Exercises to complete:
A) Transcribe the stretch of the forum discussion on lens perspective from "You can't get" through "to get close.".
B) According to the forum discussion on lens perspective, why do wide angle lenses appear to produce a deeper perspective than telephoto lenses? Answer in one to three sentences.
C) For each statement, decide whether the forum discussion on lens perspective supports it, and answer yes or no with the deciding words quoted from the text.
(i) Changing focal length changes perspective.
(ii) A 14mm lens and a 24mm lens used from the same location give the same perspective.
(iii) The only thing that determines perspective is the distance from the camera to the subjects.

═══ Reading passage ═══

You can't get the same depth perspective (specifically z-expansion) if shooting close distance at 12 mm FF compared to closed distance at 16 mm FF (reason real estate agents use UWA). And IMHO, to get best of UWA you have to get close.


----------



## neuroanatomist (Feb 21, 2012)

pranav said:


> neuroanatomist said:
> 
> 
> > pranav said:
> ...



I understand the comcept you're getting at, but it's a fact that the only thing that determines perspective is the distance from the camera to the subjects. Changing focal length does not change perspective. 

What you're saying is that you seem to get 'deeper' perspective (aka extension distortion) with wide angle lenses, and 'shallower' perspective (aka compression distortion) with telephoto lenses. The reason that appears to be the case is that when you use a different focal length, you usually change the distance at which you take the shot. But, my point is that it's the change of distance that alters perspective. If you take a 24mm lens and an a 14mm lens, and shoot the same scene from the same location, the perspective will be exactly the same, but the angle of view will be wider with the 14mm lens. The perspective only changes when you move closer with the 14mm lens, to achieve the same framing as with the 24mm lens from further away. It's being closer that gives you the 'z-expansion', _not_ the fact that you're using a wider focal length.

═══ Stored records ═══

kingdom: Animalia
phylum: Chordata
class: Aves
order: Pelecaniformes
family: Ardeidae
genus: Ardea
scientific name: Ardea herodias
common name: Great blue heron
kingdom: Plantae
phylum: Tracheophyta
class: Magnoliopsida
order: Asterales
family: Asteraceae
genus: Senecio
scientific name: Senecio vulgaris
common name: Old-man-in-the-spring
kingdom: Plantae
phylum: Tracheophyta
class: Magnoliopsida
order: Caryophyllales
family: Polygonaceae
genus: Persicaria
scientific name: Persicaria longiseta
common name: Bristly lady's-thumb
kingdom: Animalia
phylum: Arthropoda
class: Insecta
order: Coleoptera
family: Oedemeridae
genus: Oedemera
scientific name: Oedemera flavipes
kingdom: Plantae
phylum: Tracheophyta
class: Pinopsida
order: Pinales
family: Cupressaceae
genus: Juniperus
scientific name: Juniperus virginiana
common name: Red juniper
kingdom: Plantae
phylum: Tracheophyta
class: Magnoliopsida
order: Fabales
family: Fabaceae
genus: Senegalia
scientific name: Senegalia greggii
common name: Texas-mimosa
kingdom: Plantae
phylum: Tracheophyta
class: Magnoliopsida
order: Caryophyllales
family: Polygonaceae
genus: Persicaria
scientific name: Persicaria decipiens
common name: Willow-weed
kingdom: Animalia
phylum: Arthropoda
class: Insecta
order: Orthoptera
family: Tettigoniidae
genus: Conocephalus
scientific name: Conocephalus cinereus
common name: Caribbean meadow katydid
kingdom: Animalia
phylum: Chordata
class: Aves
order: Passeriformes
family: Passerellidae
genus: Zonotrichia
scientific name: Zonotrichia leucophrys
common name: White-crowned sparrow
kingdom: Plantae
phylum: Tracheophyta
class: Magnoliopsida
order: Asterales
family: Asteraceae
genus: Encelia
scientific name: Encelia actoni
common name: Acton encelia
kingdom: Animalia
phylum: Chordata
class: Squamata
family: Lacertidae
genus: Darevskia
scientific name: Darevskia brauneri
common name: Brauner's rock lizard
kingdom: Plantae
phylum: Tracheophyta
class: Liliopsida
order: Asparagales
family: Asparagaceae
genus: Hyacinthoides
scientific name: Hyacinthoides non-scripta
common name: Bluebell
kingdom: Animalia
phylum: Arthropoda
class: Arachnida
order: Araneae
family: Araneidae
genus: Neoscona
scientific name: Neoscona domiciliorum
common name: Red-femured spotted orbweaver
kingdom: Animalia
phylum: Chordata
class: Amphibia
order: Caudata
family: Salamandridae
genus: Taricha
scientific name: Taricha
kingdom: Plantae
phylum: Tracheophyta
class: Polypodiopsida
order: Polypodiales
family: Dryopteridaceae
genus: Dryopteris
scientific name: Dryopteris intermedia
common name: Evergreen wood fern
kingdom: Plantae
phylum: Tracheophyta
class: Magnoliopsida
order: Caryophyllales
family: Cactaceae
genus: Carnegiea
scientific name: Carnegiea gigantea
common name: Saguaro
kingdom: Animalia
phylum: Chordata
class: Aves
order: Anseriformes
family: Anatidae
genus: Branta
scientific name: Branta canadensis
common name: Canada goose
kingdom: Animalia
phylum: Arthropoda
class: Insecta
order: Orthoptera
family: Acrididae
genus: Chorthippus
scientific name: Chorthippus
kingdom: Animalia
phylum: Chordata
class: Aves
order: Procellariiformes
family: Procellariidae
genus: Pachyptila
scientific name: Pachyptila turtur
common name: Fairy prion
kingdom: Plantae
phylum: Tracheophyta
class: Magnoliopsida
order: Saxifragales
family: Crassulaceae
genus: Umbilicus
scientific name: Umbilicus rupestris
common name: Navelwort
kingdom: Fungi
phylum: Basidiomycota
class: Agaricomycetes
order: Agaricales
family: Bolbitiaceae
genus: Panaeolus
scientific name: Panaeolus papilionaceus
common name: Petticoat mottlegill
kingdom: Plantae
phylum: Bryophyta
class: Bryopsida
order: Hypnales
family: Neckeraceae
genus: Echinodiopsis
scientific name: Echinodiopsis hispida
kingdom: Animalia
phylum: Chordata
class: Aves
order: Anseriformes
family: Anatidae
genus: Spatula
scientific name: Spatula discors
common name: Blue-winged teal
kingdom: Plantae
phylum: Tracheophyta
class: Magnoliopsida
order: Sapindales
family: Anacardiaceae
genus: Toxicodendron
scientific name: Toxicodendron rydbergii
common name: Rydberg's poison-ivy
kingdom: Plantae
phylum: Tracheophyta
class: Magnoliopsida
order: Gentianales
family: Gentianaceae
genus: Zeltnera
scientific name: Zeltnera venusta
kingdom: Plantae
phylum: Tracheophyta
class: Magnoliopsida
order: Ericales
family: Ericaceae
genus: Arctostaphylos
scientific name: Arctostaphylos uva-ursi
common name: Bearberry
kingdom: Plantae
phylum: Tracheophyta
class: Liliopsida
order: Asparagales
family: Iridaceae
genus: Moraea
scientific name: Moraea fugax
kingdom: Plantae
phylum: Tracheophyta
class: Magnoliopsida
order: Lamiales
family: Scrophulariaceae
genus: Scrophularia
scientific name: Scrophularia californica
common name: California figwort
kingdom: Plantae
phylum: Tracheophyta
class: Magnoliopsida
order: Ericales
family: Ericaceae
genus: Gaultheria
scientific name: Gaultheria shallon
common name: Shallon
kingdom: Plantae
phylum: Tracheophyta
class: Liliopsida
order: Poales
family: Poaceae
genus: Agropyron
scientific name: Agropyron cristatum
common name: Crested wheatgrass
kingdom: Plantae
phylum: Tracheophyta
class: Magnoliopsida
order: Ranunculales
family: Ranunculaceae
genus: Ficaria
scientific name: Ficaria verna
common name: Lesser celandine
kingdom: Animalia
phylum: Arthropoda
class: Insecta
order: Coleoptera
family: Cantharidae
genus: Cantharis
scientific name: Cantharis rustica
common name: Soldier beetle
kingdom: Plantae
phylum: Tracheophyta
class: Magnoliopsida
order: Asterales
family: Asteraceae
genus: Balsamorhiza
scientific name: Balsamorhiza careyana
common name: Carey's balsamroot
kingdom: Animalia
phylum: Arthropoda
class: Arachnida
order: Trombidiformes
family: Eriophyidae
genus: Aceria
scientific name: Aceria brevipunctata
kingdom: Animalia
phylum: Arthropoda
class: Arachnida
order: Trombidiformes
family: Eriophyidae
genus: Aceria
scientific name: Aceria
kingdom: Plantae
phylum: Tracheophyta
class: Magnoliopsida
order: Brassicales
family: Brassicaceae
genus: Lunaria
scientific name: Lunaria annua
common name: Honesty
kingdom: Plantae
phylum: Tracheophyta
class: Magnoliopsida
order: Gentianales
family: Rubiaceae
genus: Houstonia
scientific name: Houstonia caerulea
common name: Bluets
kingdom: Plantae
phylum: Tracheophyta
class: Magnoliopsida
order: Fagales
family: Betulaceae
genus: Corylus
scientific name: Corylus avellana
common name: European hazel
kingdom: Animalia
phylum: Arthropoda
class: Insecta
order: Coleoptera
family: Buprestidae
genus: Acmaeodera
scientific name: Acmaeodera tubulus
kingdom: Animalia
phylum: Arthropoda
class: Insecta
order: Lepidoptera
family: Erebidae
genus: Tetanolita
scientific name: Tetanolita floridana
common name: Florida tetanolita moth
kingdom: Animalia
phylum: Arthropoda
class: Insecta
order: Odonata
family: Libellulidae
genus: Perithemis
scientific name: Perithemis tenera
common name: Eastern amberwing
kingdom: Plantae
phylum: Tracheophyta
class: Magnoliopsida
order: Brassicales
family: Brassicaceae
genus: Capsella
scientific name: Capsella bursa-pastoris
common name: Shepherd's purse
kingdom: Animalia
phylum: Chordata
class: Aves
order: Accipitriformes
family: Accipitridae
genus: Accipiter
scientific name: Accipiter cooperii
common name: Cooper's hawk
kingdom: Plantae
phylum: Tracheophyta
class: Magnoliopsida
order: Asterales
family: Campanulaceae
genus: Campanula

═══

Written responses:
A)
You can't get the same depth perspective (specifically z-expansion) if shooting close distance at 12 mm FF compared to closed distance at 16 mm FF (reason real estate agents use UWA). And IMHO, to get best of UWA you have to get close.

B) When photographers switch to a different focal length, they usually also change the distance from which they take the shot. That change of distance is what alters perspective, so the effect only seems to come from the wider lens.

C)
(i) No: "Changing focal length does not change perspective."
(ii) Yes: "shoot the same scene from the same location, the perspective will be exactly the same"
(iii) Yes: "the only thing that determines perspective is the distance from the camera to the subjects"